La historia de México señala que el poder real del presidente de la República decae rápidamente tras el proceso electoral en el que se define al sucesor o ahora sucesora.
Sin embargo, el presidente constitucional lo sigue siendo hasta el último día de su mandato.
Hemos tenido en el país procesos de transición sumamente tersos y otros que han sido tremendamente accidentados.
De los últimos, le recuerdo que por ejemplo la gran expropiación de tierras ocurrió en noviembre de 1976, cuando le quedaban a Luis Echeverría menos de dos semanas de gobierno.
No puede olvidarse la expropiación de la banca privada en 1982, realizada por López Portillo, cuando faltaban tres meses de gobierno.
Tampoco puede omitirse la determinación del presidente Salinas y su equipo de no devaluar el peso, en una célebre reunión realizada el 20 de noviembre de 1994, faltando 10 días de gobierno.
El caso de Enrique Peña fue exactamente al revés. Al darle todo el espacio a quien lo sucedería tras el triunfo en las elecciones del 1 de julio de 2018, fue López Obrador quien tomó la decisión de cancelar el proyecto para el aeropuerto de Texcoco, lo que anunció el 29 de octubre de 2018, faltando un mes y 12 días de la administración de Peña Nieto.
Refiero los hechos anteriores como muestra de que los periodos de transición en México pueden traer consigo sobresaltos.
Son momentos delicados en los que se requiere un gran equilibrio para evitar que el mandatario en funciones pretenda dejar su impronta con alguna decisión de última hora. O que actúe para bloquear iniciativas del nuevo gobierno. O bien que quien será la cabeza de la administración entrante, pretenda incidir en la marcha del país, como lo hizo AMLO con la anuencia de Peña Nieto.
En diversos espacios y foros se ha calificado ya a la reforma constitucional al sistema judicial que ha planteado López Obrador como el “error de septiembre”, haciendo la analogía con los hechos de 1994, que trajeron el “error de diciembre”.
Creo que, si en el mundo empresarial y financiero se considerara inevitable un trastocamiento mayor del Poder Judicial, nuestra moneda no estaría cotizando en los 17.97 pesos por dólar, sino mucho más alto.
Pero, al mismo tiempo, no existe ningún indicio firme de que haya algún cambio de señal: todo indica que la reforma constitucional para elegir a jueces, ministros y magistrados será aprobada.
¿Qué puede causar esta, para algunos, sorpresiva apreciación de nuestra moneda?
Que aún con el proceso de elección como el elemento inamovible de la reforma, haya fórmulas posibles que limiten el impacto negativo que estos cambios puedan traer consigo al sistema de justicia en México.
Para ser claros.
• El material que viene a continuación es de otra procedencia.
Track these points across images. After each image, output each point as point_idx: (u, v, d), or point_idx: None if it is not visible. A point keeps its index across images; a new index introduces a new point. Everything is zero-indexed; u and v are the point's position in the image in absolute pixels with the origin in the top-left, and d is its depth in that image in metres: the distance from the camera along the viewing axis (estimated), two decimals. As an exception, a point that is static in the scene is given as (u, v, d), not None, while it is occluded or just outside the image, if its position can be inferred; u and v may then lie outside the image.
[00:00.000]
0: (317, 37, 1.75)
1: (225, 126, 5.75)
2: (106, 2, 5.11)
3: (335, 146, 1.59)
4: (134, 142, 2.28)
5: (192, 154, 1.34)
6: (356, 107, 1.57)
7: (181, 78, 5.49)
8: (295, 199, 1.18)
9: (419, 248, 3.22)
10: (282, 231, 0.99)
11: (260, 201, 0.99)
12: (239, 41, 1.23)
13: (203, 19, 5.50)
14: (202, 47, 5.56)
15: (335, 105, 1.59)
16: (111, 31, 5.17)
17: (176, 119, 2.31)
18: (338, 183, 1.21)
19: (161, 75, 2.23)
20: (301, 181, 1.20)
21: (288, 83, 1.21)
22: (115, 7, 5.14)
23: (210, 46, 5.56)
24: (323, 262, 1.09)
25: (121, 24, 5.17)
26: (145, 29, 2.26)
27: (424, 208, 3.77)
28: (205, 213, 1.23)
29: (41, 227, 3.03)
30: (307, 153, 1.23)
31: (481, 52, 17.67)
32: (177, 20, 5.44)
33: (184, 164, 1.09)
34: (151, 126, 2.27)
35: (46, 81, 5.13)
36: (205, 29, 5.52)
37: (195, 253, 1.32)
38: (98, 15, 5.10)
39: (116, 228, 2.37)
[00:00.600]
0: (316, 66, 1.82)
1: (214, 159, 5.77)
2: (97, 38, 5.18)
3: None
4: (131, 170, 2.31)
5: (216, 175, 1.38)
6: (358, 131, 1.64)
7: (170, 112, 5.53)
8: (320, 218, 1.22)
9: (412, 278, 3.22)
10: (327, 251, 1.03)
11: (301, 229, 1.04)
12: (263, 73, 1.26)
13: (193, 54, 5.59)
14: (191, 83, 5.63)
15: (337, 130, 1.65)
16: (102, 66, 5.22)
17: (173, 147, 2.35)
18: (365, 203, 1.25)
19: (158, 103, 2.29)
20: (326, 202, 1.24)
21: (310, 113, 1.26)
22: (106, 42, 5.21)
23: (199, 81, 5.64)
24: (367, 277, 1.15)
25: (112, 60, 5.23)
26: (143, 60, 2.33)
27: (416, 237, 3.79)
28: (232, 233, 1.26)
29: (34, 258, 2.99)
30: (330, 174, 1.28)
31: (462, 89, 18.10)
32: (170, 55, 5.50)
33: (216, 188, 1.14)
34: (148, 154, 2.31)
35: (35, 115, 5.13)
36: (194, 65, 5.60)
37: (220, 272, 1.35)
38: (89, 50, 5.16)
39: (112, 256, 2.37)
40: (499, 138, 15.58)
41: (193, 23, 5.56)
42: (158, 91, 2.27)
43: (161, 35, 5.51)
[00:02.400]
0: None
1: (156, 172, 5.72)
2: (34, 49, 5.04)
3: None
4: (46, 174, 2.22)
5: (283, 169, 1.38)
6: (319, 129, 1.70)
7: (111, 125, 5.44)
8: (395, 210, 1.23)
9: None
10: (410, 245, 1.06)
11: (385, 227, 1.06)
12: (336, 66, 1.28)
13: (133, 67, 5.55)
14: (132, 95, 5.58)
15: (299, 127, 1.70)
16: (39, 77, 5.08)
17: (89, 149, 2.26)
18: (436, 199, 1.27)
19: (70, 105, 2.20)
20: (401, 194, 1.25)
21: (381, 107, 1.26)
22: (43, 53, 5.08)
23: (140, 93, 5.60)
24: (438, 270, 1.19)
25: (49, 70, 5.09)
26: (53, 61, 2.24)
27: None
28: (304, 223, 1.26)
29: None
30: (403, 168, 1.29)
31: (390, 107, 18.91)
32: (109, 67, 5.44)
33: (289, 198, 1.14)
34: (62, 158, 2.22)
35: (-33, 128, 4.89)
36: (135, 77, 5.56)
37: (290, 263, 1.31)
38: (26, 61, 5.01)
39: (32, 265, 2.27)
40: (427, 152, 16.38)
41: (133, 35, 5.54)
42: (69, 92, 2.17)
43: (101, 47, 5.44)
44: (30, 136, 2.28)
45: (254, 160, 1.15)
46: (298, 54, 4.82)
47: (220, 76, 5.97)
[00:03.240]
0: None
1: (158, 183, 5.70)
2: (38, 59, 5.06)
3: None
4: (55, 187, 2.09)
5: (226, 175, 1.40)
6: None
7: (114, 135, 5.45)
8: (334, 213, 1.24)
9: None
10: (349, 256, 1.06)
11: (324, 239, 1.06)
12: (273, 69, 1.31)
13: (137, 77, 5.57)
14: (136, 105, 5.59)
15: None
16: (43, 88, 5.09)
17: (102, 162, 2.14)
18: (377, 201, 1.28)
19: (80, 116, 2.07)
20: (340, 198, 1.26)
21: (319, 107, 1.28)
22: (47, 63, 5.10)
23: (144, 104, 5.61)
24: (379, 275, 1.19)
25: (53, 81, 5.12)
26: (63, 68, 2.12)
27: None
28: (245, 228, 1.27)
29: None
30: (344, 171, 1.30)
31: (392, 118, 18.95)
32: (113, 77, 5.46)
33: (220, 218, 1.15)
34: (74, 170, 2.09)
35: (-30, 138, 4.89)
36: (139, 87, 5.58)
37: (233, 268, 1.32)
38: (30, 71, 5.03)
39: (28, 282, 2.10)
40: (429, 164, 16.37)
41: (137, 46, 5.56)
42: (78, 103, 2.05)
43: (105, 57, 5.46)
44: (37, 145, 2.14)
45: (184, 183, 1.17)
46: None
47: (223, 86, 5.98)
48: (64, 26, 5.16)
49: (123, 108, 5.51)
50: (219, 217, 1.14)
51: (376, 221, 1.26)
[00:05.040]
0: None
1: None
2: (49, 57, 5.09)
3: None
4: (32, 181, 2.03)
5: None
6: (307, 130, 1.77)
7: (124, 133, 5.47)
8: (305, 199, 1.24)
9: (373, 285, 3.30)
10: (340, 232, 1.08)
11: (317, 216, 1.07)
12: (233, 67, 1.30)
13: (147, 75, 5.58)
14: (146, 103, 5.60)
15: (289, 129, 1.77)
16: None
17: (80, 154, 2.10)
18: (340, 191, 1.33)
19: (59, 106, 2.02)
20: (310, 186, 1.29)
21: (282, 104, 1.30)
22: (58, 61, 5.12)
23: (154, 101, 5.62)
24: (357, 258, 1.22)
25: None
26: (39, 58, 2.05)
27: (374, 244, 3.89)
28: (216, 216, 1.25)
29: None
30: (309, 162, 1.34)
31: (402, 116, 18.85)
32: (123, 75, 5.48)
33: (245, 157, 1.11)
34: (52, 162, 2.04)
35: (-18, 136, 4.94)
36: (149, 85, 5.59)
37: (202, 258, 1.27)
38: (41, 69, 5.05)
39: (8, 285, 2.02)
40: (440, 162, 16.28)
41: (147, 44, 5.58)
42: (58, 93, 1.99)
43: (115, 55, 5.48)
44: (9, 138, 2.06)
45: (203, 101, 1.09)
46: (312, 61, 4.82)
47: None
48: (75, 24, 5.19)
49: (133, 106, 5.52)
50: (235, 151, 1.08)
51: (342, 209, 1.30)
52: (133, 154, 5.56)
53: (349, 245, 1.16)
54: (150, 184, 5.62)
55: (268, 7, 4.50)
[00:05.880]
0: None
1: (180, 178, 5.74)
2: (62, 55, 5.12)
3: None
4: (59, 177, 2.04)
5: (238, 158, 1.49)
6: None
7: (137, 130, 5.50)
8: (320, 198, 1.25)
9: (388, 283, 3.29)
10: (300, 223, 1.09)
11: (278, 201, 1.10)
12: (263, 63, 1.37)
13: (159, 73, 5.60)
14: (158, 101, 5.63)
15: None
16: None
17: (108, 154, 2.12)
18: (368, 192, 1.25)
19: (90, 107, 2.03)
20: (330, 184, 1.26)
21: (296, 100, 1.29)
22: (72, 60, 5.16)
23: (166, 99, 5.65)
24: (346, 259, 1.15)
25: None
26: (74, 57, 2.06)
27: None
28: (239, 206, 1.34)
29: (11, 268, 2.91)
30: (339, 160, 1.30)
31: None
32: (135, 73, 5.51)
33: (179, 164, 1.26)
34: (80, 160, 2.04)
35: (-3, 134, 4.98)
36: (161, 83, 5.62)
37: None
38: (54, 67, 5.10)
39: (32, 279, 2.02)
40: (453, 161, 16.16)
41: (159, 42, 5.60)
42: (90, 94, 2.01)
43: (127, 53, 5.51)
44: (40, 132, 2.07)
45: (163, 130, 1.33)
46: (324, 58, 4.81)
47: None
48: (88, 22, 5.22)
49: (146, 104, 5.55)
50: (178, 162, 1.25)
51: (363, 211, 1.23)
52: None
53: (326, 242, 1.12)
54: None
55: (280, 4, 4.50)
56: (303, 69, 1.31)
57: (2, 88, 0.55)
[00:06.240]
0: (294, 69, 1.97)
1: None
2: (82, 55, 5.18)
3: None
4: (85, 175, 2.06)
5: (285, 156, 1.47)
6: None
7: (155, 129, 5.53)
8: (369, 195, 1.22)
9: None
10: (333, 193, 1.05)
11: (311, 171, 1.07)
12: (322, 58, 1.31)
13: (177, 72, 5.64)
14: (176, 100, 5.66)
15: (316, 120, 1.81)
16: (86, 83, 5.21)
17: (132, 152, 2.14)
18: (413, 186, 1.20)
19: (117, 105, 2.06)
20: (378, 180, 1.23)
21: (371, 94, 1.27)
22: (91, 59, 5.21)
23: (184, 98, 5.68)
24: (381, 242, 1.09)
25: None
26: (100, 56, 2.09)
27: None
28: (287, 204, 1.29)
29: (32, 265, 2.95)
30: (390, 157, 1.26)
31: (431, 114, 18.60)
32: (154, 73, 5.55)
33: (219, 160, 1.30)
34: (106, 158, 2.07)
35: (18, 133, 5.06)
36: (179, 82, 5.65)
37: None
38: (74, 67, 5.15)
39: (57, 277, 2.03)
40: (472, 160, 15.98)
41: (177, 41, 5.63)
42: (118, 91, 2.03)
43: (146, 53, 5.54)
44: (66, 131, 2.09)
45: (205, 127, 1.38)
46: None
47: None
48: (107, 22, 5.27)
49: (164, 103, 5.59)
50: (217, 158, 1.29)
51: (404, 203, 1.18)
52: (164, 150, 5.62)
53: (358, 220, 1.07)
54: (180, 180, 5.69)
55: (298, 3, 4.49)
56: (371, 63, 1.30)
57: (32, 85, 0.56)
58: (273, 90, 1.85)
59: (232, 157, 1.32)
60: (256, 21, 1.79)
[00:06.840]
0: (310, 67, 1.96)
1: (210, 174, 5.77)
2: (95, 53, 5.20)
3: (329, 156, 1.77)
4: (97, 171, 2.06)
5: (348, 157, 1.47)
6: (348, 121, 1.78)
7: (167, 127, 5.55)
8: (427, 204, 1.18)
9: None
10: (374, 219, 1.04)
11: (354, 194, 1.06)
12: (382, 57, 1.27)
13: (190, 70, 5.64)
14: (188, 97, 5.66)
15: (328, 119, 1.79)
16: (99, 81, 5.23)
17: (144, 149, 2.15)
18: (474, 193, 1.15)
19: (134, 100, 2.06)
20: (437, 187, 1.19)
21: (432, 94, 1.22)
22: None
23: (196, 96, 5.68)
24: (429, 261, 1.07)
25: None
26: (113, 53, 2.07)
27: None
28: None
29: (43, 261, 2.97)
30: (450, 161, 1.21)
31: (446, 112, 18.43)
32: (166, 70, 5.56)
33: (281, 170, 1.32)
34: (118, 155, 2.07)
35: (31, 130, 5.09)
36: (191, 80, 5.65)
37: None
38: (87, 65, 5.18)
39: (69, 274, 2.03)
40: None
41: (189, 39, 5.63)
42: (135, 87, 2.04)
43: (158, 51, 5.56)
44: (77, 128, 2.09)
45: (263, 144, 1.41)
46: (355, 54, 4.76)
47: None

No es deseable la reforma. Pero, dado el poder que aún conserva el presidente López Obrador, y la voluntad que tiene de que esa reforma constitucional se realice, parece ser altamente improbable detenerla.
¿Qué opciones hay entonces?
Lograr que el texto que se establezca en la Constitución y en las leyes que serán reformadas, garantice que la formación de los juzgadores de todos los niveles (de jueces a ministros) asegure que el sistema de justicia siga funcionando razonablemente.
Y que, aún tocado con el pecado original de llegar a los cargos por votación popular y no por méritos en cuanto a conocimiento y capacidades, se mantenga un razonable nivel de independencia que no convierta a los tribunales en meros operadores de las decisiones del Ejecutivo.
¿Será posible ello? No lo sé.
Pero creo que la alternativa, que es el todo o nada, es peor que la búsqueda de esa opción que nos evite el temido “error de septiembre”.